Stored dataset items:
▼

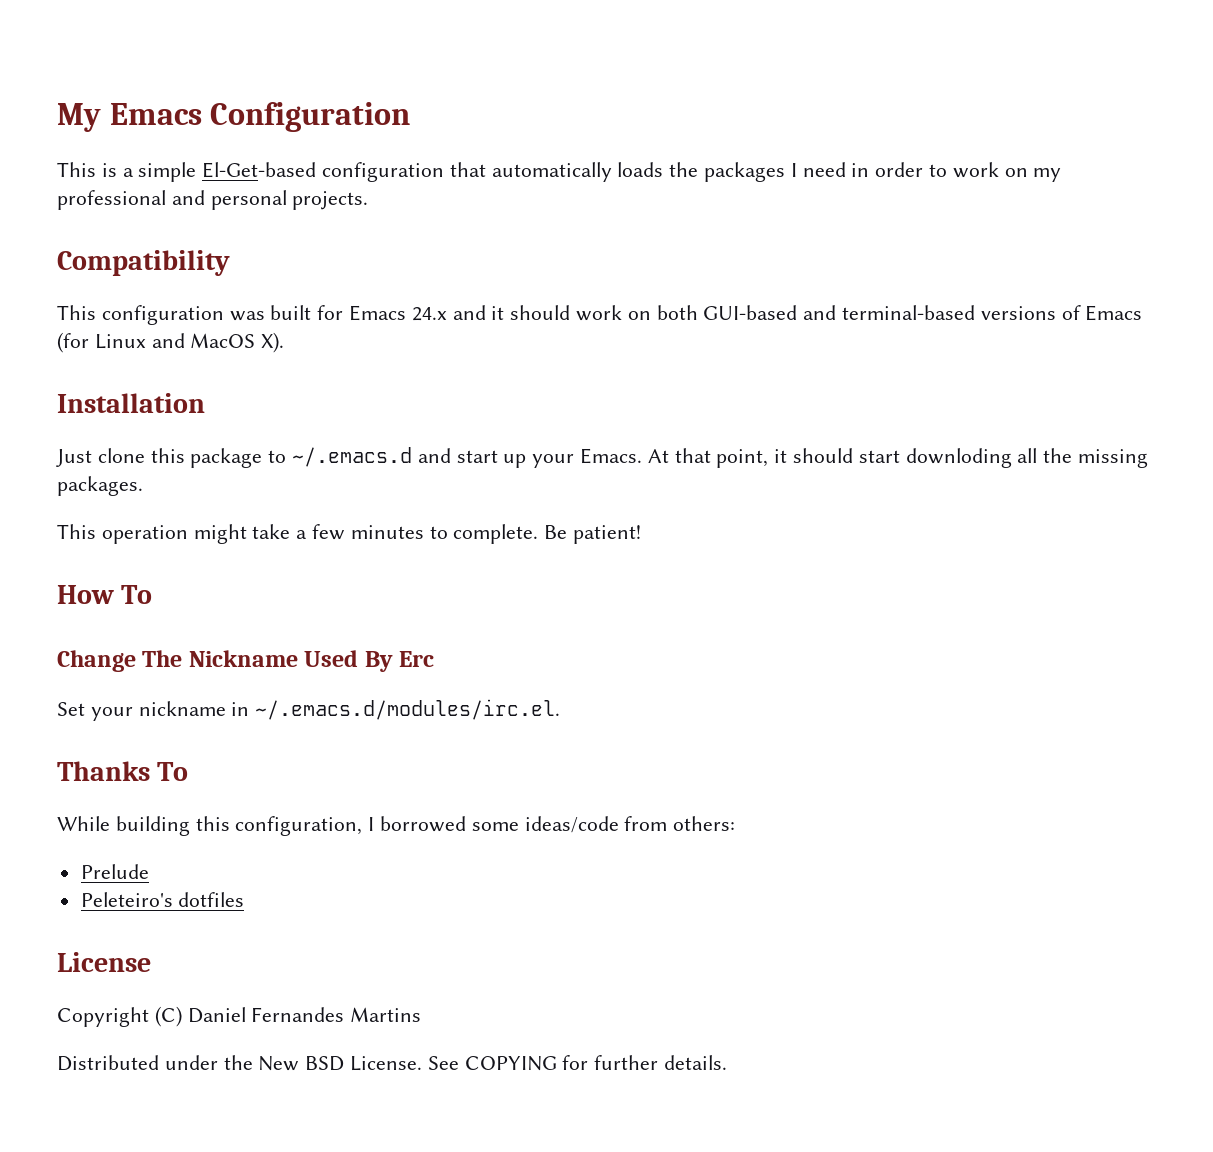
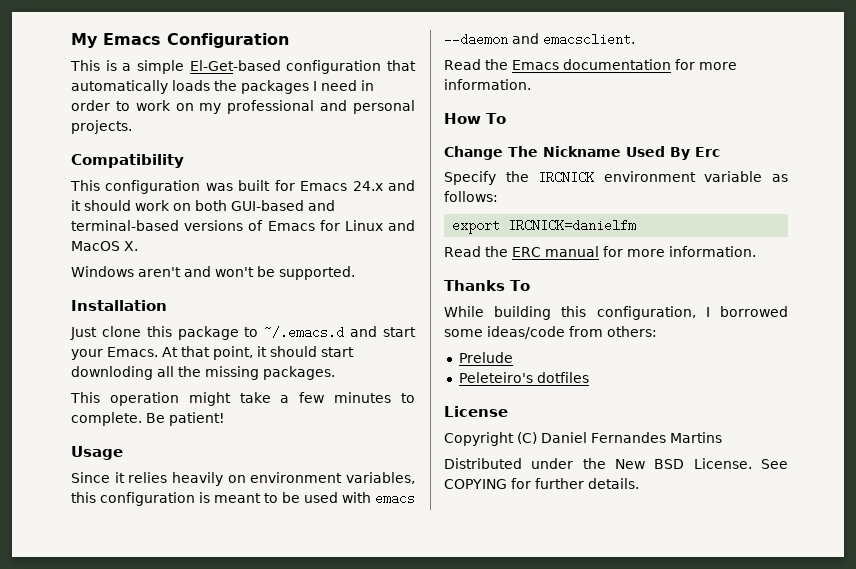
[57,332,89,353] (for -> [319,220,340,231] for
[261,332,285,353] X). -> [124,241,138,251] [71,266,355,280] X. // Windows aren't and won't be supported.
[503,454,527,468] up -> (416, 332) none
(642, 534) none -> [71,446,123,460] [71,472,415,486] [71,492,415,506] [444,33,635,46] [444,59,737,70] [444,79,531,90] // Usage // Since it relies heavily on environment variables, this configuration is meant to be used with emacs --daemon and emacsclient. // Read the Emacs documentation for more information.
[57,699,561,721] Set your nickname in ~/.emacs.d/modules/irc.el. -> [444,171,788,185] [444,191,498,202] [452,219,637,234] [444,246,756,257] Specify the IRCNICK environment variable as follows: // export IRCNICK=danielfm // Read the ERC manual for more information.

▲

● **Problem requirements**: Determine how many lines in the data above include the word "information", and state that number only.

● **Solution**: 2